Autumn's /actuator/health and /ready endpoints surface the framework's own state (startup, graceful shutdown, DB pool stats). The HealthIndicator trait lets any component — a payment gateway, a feature-flag service, an SMTP relay, a downstream HTTP API — plug its own health check into those same endpoints.

This mirrors Spring Boot's HealthIndicator model. Autumn adapts it for async Rust: the check() method returns a BoxFuture, every indicator runs with a per-indicator timeout (default 2 s), and registration is explicit via AppBuilder.


Quick start

1. Implement HealthIndicator

Rust
use autumn_web::actuator::{HealthCheckOutput, HealthIndicator, HealthStatus};
use std::collections::HashMap;

pub struct StripeIndicator {
    // your HTTP client, config, etc.
}

impl HealthIndicator for StripeIndicator {
    fn check(&self) -> futures::future::BoxFuture<'_, HealthCheckOutput> {
        Box::pin(async move {
            // Try a lightweight Stripe API call (e.g. list balance)
            match self.ping_stripe().await {
                Ok(_) => HealthCheckOutput::up(),
                Err(e) => {
                    let mut details = HashMap::new();
                    details.insert("error".to_string(), serde_json::json!(e.to_string()));
                    HealthCheckOutput {
                        status: HealthStatus::Down,
                        details,
                    }
                }
            }
        })
    }
}

2. Register with AppBuilder

Rust
use std::sync::Arc;

autumn_web::app()
    .routes(routes![...])
    .health_indicator("stripe", Arc::new(StripeIndicator::new()))
    .run()
    .await;

3. Verify it appears in /actuator/health

Shell
curl http://localhost:3000/actuator/health | jq .
Json
{
  "status": "UP",
  "version": "0.5.0",
  "profile": "dev",
  "uptime": "12s",
  "components": {
    "stripe": {
      "status": "UP"
    }
  }
}

Status precedence

Overall status follows Spring Boot precedence (most-severe wins):

ConditionOverall statusHTTP code
Any indicator is DOWNDOWN503
Any OUT_OF_SERVICE, no DOWNOUT_OF_SERVICE503
Any UNKNOWN, no failuresUNKNOWN200
All UP (or no indicators)UP200

The built-in DB pool check participates in the same aggregation.


Readiness vs health-only

By default an indicator gates both /ready and /actuator/health (IndicatorGroup::Readiness). A Kubernetes deploy is blocked until the indicator is healthy.

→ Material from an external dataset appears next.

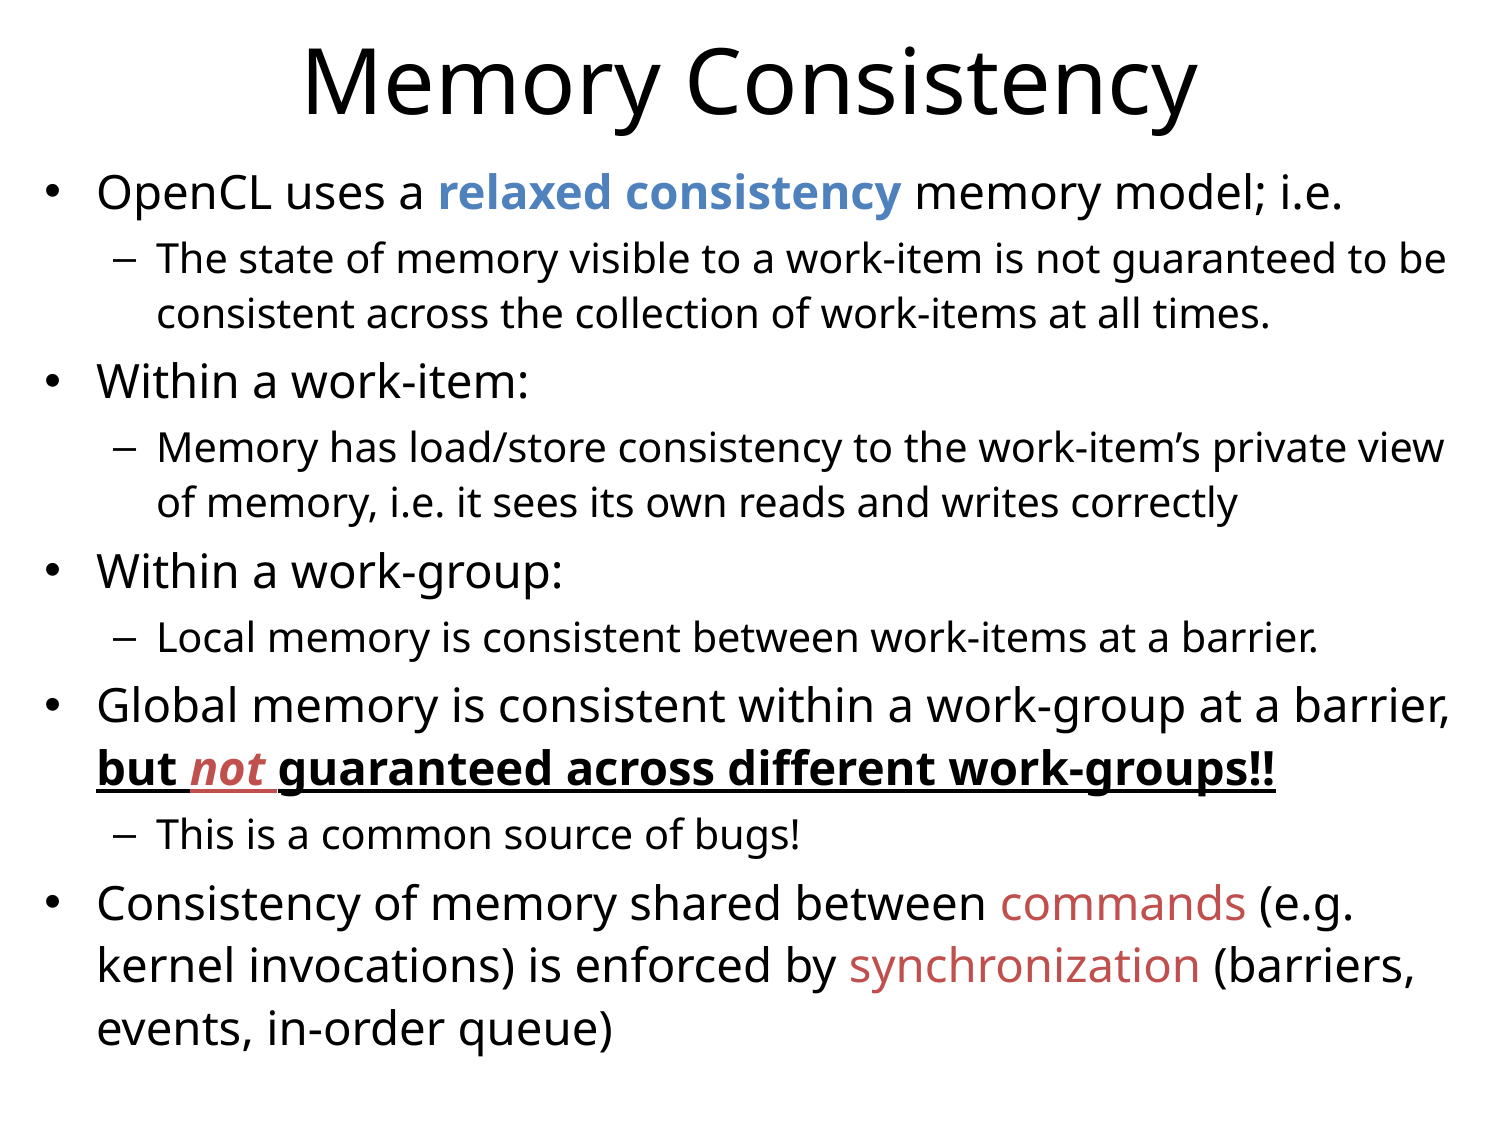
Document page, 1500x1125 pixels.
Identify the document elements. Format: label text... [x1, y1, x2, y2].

list OpenCL uses a relaxed consistency memory model; i.e. The state of memory visible to a work-item is not guaranteed to be consistent across the collection of work-items at all times. Within a work-item: Memory has load/store consistency to the work-item’s private view of memory, i.e. it sees its own reads and writes correctly Within a work-group: Local memory is consistent between work-items at a barrier. Global memory is consistent within a work-group at a barrier, but not guaranteed across different work-groups!! This is a common source of bugs! Consistency of memory shared between commands (e.g. kernel invocations) is enforced by synchronization (barriers, events, in-order queue) [29, 149, 1471, 1125]
title Memory Consistency [75, 0, 1425, 149]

To contribute to /actuator/health only — without blocking rolling deploys — override the group() method:

Rust
use autumn_web::actuator::IndicatorGroup;

impl HealthIndicator for StripeIndicator {
    fn group(&self) -> IndicatorGroup {
        IndicatorGroup::HealthOnly   // does not gate /ready
    }
    // ...
}

When to use HealthOnly: payment gateways, analytics sinks, non-critical notification services. A degraded Stripe connection doesn't mean the app can't serve requests.

When to use Readiness (default): databases your app can't function without, feature-flag services that gate core flows, cache layers whose absence causes unacceptable degradation.


Per-indicator timeout

Each indicator runs with a timeout. If check() does not resolve in time the indicator is reported as UNKNOWN with timed_out: true in its details. The default is 2 000 ms. Override it per-indicator:

Rust
impl HealthIndicator for SlowExternalService {
    fn timeout_ms(&self) -> u64 { 5_000 }   // 5 s for a slow upstream

    fn check(&self) -> futures::future::BoxFuture<'_, HealthCheckOutput> {
        Box::pin(async move { /* ... */ })
    }
}

A timed-out indicator in the /actuator/health response:

Json
{
  "components": {
    "slow_service": {
      "status": "UNKNOWN",
      "details": { "timed_out": true }
    }
  }
}

Hiding details in production

When health.detailed = false (the default in prod profile), the per-component details map is omitted from the response. The status field is always present.

TOML
# autumn-prod.toml
[health]
detailed = false

Registering from a plugin

Plugins use the same AppBuilder API inside their build() method:

Rust
use autumn_web::plugin::Plugin;
use autumn_web::app::AppBuilder;
use std::sync::Arc;

pub struct PaymentsPlugin { /* ... */ }

impl Plugin for PaymentsPlugin {
    fn build(self, app: AppBuilder) -> AppBuilder {
        app.health_indicator("payments", Arc::new(PaymentsHealthIndicator::new()))
    }
}

This means autumn-admin-plugin or any future plugin can contribute health indicators without requiring app glue code.


Built-in indicators

NameFeature flagGroupWhat it checks
dbdbReadinessDB connection pool availability

The db indicator replaces the previous hard-coded pool check. Its output appears in both the new components.db key and the legacy checks.database key for backwards compatibility.